Linux kernel development lives on ~390 public mailing lists. `lei`
and `b4` work well for humans with terminals, but LLM-backed
developer tools have no equivalent: they can't answer "who touched
`fs/smb/server/smbacl.c` in the last 90 days, grouped by series,
with trailers" or "has this XDR overflow pattern been reported
before" without being fed curated context by hand.

This project closes that gap. One MCP server over the full corpus,
so an agent working on kernel code has the same research surface a
senior maintainer has. And because it's all mirrored + indexed
once, every agent query is zero HTTP load on lore.kernel.org.

## Architecture in one paragraph

Four-tier index plus an embedding tier, purpose-built per query
class: **columnar metadata** (Arrow/Parquet) for analytical scans;
**SQLite `over.db`** (public-inbox pattern) for sub-millisecond
metadata point lookups and predicate scans; **trigram** (`fst` +
`roaring`) for patch/diff content with DFA-only regex confirmation;
**BM25** (tantivy) for prose; **semantic** (HNSW via
instant-distance) for "more like this." Rust core via
PyO3 0.28 does the heavy lifting; Python + FastMCP 3.2 serves
MCP over stdio + Streamable HTTP. Ingestion is incremental from
public-inbox git shards pulled via `kernel-lore-sync` (gix smart-
HTTP + lore manifest-diff), replacing the pre-v0.2.0 grokmirror
dependency. The
zstd-compressed raw store is the source of truth; all four
tiers rebuild from it.

## North star: a trained kernel retriever

The Parquet metadata tier captures the training signal for free —
subject/body pairs, series version chains, `Fixes:` → target SHA,
reply graphs via `in_reply_to` / `references`, trailer co-occurrence.
A future phase trains a <200 MB int8-quantized CPU-inferable
retriever on that self-supervised signal.

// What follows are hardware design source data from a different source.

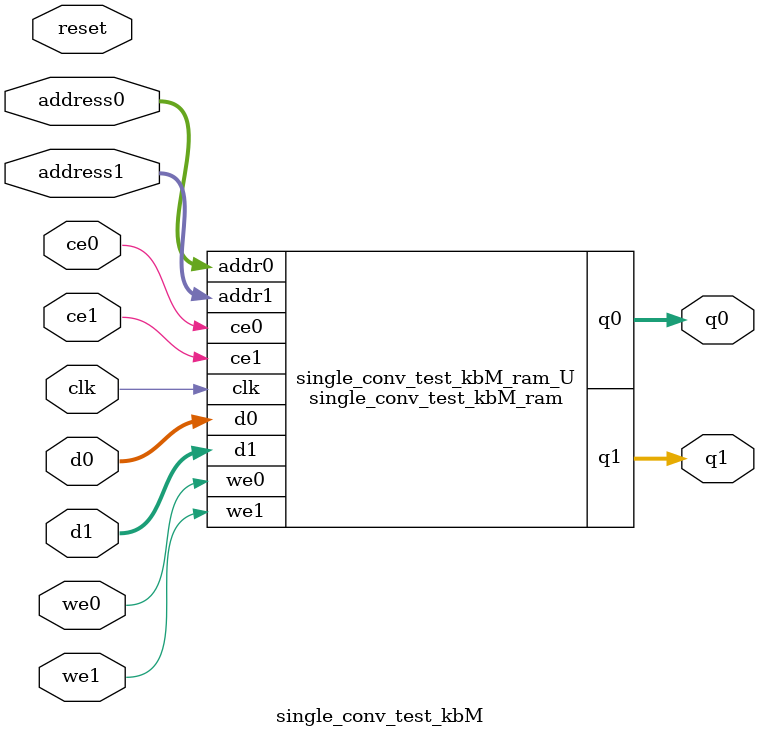
<source format=v>
`timescale 1 ns / 1 ps
module single_conv_test_kbM_ram (addr0, ce0, d0, we0, q0, addr1, ce1, d1, we1, q1,  clk);

parameter DWIDTH = 32;
parameter AWIDTH = 6;
parameter MEM_SIZE = 64;

input[AWIDTH-1:0] addr0;
input ce0;
input[DWIDTH-1:0] d0;
input we0;
output reg[DWIDTH-1:0] q0;
input[AWIDTH-1:0] addr1;
input ce1;
input[DWIDTH-1:0] d1;
input we1;
output reg[DWIDTH-1:0] q1;
input clk;

(* ram_style = "block" *)reg [DWIDTH-1:0] ram[0:MEM_SIZE-1];




always @(posedge clk)  
begin 
    if (ce0) 
    begin
        if (we0) 
        begin 
            ram[addr0] <= d0; 
        end 
        q0 <= ram[addr0];
    end
end


always @(posedge clk)  
begin 
    if (ce1) 
    begin
        if (we1) 
        begin 
            ram[addr1] <= d1; 
        end 
        q1 <= ram[addr1];
    end
end


endmodule

`timescale 1 ns / 1 ps
module single_conv_test_kbM(
    reset,
    clk,
    address0,
    ce0,
    we0,
    d0,
    q0,
    address1,
    ce1,
    we1,
    d1,
    q1);

parameter DataWidth = 32'd32;
parameter AddressRange = 32'd64;
parameter AddressWidth = 32'd6;
input reset;
input clk;
input[AddressWidth - 1:0] address0;
input ce0;
input we0;
input[DataWidth - 1:0] d0;
output[DataWidth - 1:0] q0;
input[AddressWidth - 1:0] address1;
input ce1;
input we1;
input[DataWidth - 1:0] d1;
output[DataWidth - 1:0] q1;



single_conv_test_kbM_ram single_conv_test_kbM_ram_U(
    .clk( clk ),
    .addr0( address0 ),
    .ce0( ce0 ),
    .we0( we0 ),
    .d0( d0 ),
    .q0( q0 ),
    .addr1( address1 ),
    .ce1( ce1 ),
    .we1( we1 ),
    .d1( d1 ),
    .q1( q1 ));

endmodule


</source>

Recipe:
[`docs/research/training-retriever.md`](./docs/research/training-retriever.md).

## Documentation

- [`CLAUDE.md`](./CLAUDE.md) — authoritative project state +
  non-negotiable product constraints
- [`CHANGELOG.md`](./CHANGELOG.md) — release history
- [`CONTRIBUTING.md`](./CONTRIBUTING.md) — dev loop, PR discipline
- [`SECURITY.md`](./SECURITY.md) — disclosure posture
- [`docs/ops/runbook.md`](./docs/ops/runbook.md) — local dev (§0A)
  + hosted deploy (§1+)
- [`docs/ops/update-frequency.md`](./docs/ops/update-frequency.md) —
  5-min cadence policy + fanout-to-one cost analysis
- [`docs/ops/production-hardening.md`](./docs/ops/production-hardening.md) —
  threat model, cost-class caps, capability flags, systemd layout
- [`docs/ops/public-launch-checklist.md`](./docs/ops/public-launch-checklist.md) —
  pre-launch hosted-box gate: shard health, metrics, harness, log readability
- [`docs/mcp/client-config.md`](./docs/mcp/client-config.md) —
  copy-paste snippets for Claude Code, Codex, Cursor, Zed
- [`docs/mcp/transport-auth.md`](./docs/mcp/transport-auth.md) —
  transport + why no auth
- [`docs/architecture/`](./docs/architecture/) — design rationale
- [`docs/plans/2026-04-20-v0.3.0-plan.md`](./docs/plans/2026-04-20-v0.3.0-plan.md) —
  active release plan
- [`docs/plans/2026-04-14-best-in-class-kernel-mcp.md`](./docs/plans/2026-04-14-best-in-class-kernel-mcp.md) —
  6-month roadmap (north star)
- [`docs/research/`](./docs/research/) — dated investigations that
  fed the plan

## License

MIT. See [`LICENSE`](./LICENSE).

Data from lore.kernel.org is re-hosted under the same terms as
lore itself (public archive). Attribution preserved in every
response. Redaction policy: [`LEGAL.md`](./LEGAL.md).